New-crop futures rose by a slightly greater degree, with the November 2020 contract up by just over £6.50/t on the week to 167.50/t at midday on Wednesday.
Many traders are reluctant to make firm new-crop bids because of the uncertainty over 2020 production.
New crop ex-farm prices
A limited number of price quotes obtained by Farmers Weekly put feed wheat for harvest movement at £152-£156/t and feed barley at £126-£132/t ex-farm.
One of the main firming factors this week was Russia’s decision to limit January-to-June grain exports to 20m tonnes.
The move comes as a result of rising domestic grain prices, and while traders say this is not a tough limit for the market, it has had an effect.
“More government involvement from the major wheat exporters could spell higher volatility ahead, increasing the buying activity in today’s trade,” said commodity analyst CRM.
Further global influences
Support for wheat prices also came with the US Department of Agriculture’s world supply and demand (Wasde) report late last week.

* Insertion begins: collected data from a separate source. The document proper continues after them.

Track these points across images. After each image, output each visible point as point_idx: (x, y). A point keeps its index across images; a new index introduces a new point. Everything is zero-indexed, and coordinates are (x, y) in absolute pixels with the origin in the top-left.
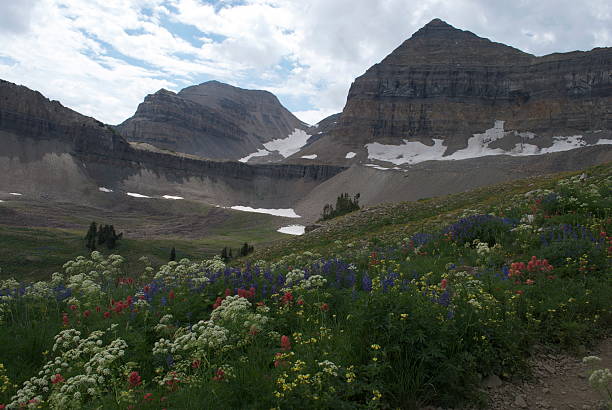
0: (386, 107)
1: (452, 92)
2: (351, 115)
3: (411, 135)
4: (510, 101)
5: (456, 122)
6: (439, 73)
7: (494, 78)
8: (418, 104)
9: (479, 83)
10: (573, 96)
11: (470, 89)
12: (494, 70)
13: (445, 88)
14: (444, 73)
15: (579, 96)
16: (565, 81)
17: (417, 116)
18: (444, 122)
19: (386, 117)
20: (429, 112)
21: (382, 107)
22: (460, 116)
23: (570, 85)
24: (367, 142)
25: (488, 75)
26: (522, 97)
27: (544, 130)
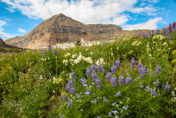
0: (58, 34)
1: (72, 31)
2: (51, 36)
3: (65, 42)
4: (83, 34)
5: (74, 39)
6: (68, 27)
7: (79, 29)
8: (65, 34)
9: (77, 30)
10: (95, 33)
11: (75, 31)
12: (79, 27)
13: (70, 31)
14: (69, 27)
15: (96, 33)
16: (93, 30)
17: (65, 37)
18: (72, 39)
19: (59, 37)
20: (68, 36)
21: (57, 34)
22: (75, 37)
23: (94, 31)
24: (56, 43)
25: (78, 28)
26: (85, 33)
27: (92, 40)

The US winter wheat area, at 12.466m ha, is the smallest since 1910. However, this was largely already factored in to grain prices, said traders.
The report also forecast the lowest end-of-season stocks for five years for 2019-20.

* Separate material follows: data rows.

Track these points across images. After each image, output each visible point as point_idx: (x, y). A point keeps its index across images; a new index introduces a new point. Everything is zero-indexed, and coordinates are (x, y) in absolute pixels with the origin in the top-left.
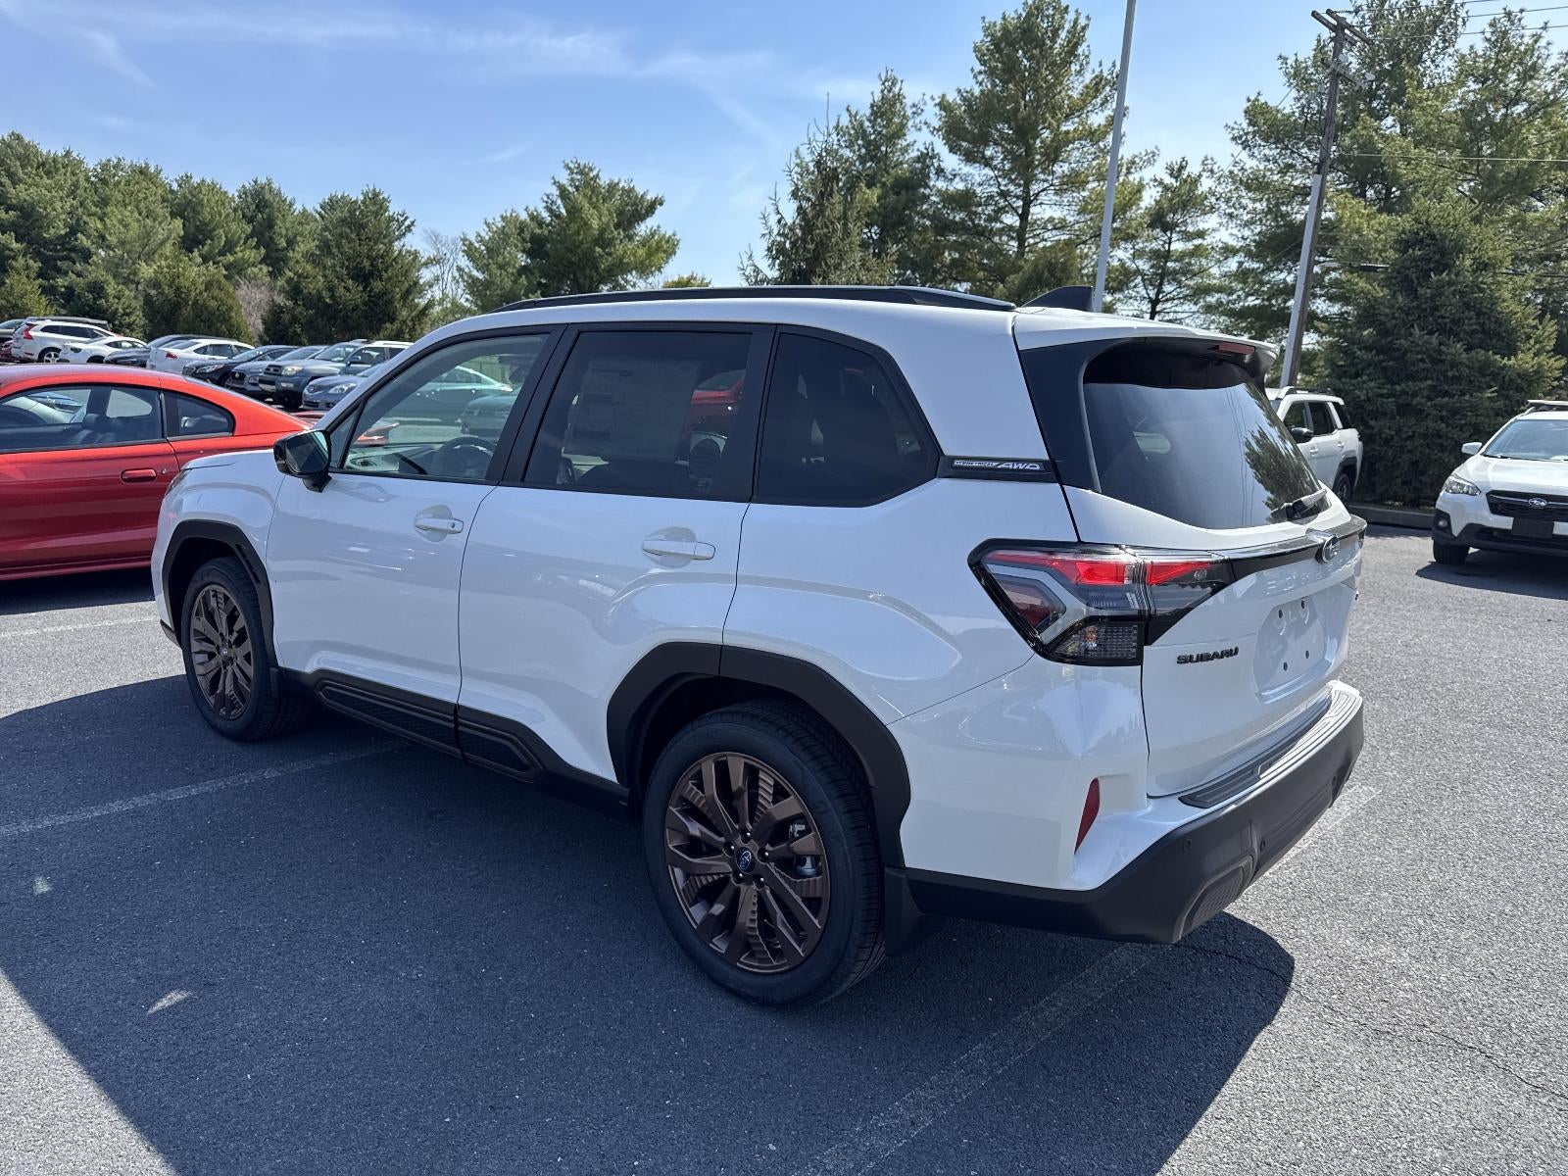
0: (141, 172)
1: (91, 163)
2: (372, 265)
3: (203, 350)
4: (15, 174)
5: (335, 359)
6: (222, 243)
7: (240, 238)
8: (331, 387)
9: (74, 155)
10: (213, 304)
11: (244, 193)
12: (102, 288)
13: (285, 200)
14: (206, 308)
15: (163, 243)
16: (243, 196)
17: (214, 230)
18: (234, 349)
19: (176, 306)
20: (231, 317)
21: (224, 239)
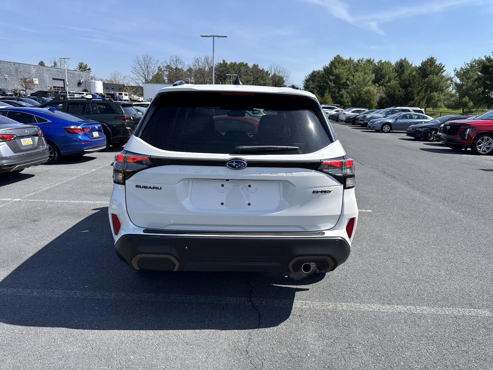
0: (369, 61)
1: (356, 60)
2: (409, 83)
3: (353, 112)
4: (336, 66)
5: (383, 113)
6: (387, 80)
7: (393, 78)
8: (375, 122)
9: (352, 59)
10: (367, 98)
11: (397, 63)
12: (343, 96)
13: (409, 64)
14: (364, 99)
15: (368, 81)
16: (396, 64)
17: (386, 76)
18: (362, 111)
19: (358, 99)
20: (371, 102)
21: (388, 78)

The size of the US maize crop remains uncertain, as 8% of the crop was still not harvested by 8 December.
A 6m-tonne increase in expected feed demand means tighter US end-of-season stocks and a reduced export forecast, also keeping prices firm.
December US stocks were down 5% year-on-year, with an increase in feed demand tightening supplies.
Further afield, Australia’s bushfire crisis has put a stop to farmer selling, pushing futures up to fresh contract highs, said Cofco traders.
Other global factors affecting trade include the planned signing this week of the first phase of a US-China trade deal. However, there is growing doubt over how much trade this will deliver, keeping markets nervous.
Ongoing Middle East tensions continue to affect market sentiment, most directly on oil prices.
UK exporters shifted 741,500t of wheat between 1 July and the end of November 2019, compared with 134,200t in the same period the previous year.
The large harvest and pressure to export by the 31 October Brexit deadline were the main drivers, helped by a weak pound.
However, HMRC figures show that at 67,700t in November, wheat exports were the lowest monthly volume since July 2019, and way down on October’s 257,300t.
Wheat imports at 39,000t in November were at the lowest monthly rate since February 2007.
Maize imports so far this season (July-November) totalled 1m tonnes, just below last year’s record of 1.1m tonnes.